▶ _To do_:
Reproduce the text from the beginning of the records through the line containing "тек на најдобар можен начин. Ова ќе ви", inclusive, and leave the pictures out of your answer.

═════ Data for processing

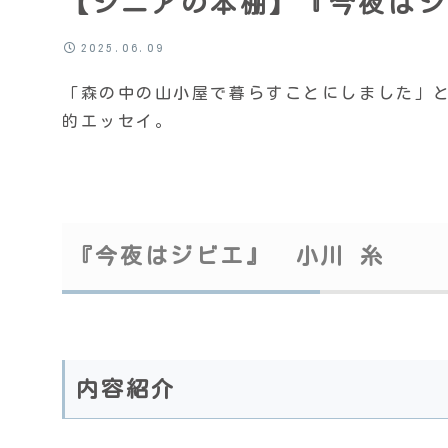
【シニアの本棚】『今夜はジ
2025.06.09
「森の中の山小屋で暮らすことにしました」
的エッセイ。
『今夜はジビエ』 小川 糸
内容紹介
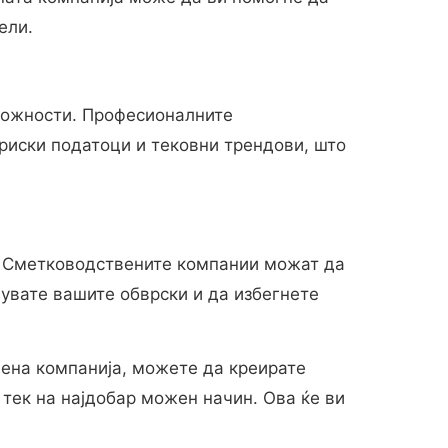
ели.
 можности. Професионалните
риски податоци и тековни трендови, што
. Сметководствените компании можат да
нувате вашите обврски и да избегнете
вена компанија, можете да креирате
 тек на најдобар можен начин. Ова ќе ви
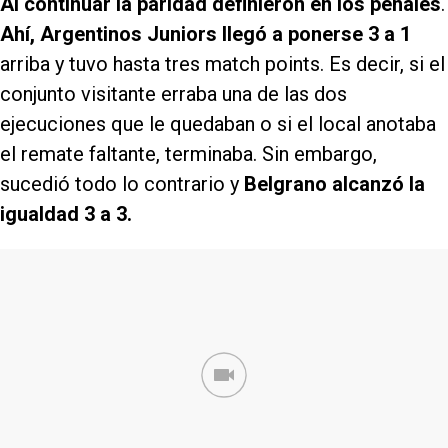
Al continuar la paridad definieron en los penales
.
Ahí, Argentinos Juniors llegó a ponerse 3 a 1
arriba y tuvo hasta tres match points. Es decir, si el
conjunto visitante erraba una de las dos
ejecuciones que le quedaban o si el local anotaba
el remate faltante, terminaba. Sin embargo,
sucedió todo lo contrario y
Belgrano alcanzó la
igualdad 3 a 3.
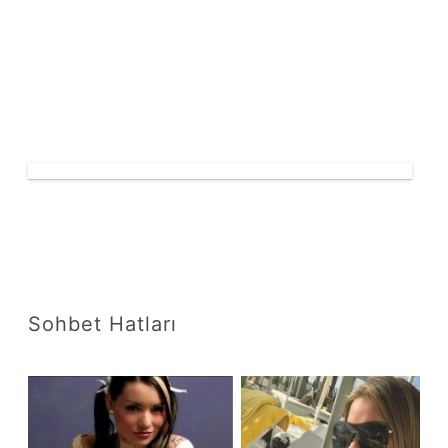
Sohbet Hatları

══════════

▶ _Exercise response_:
【シニアの本棚】『今夜はジ
2025.06.09
「森の中の山小屋で暮らすことにしました」
的エッセイ。
『今夜はジビエ』 小川 糸
内容紹介
ели.
 можности. Професионалните
риски податоци и тековни трендови, што
. Сметководствените компании можат да
нувате вашите обврски и да избегнете
вена компанија, можете да креирате
 тек на најдобар можен начин. Ова ќе ви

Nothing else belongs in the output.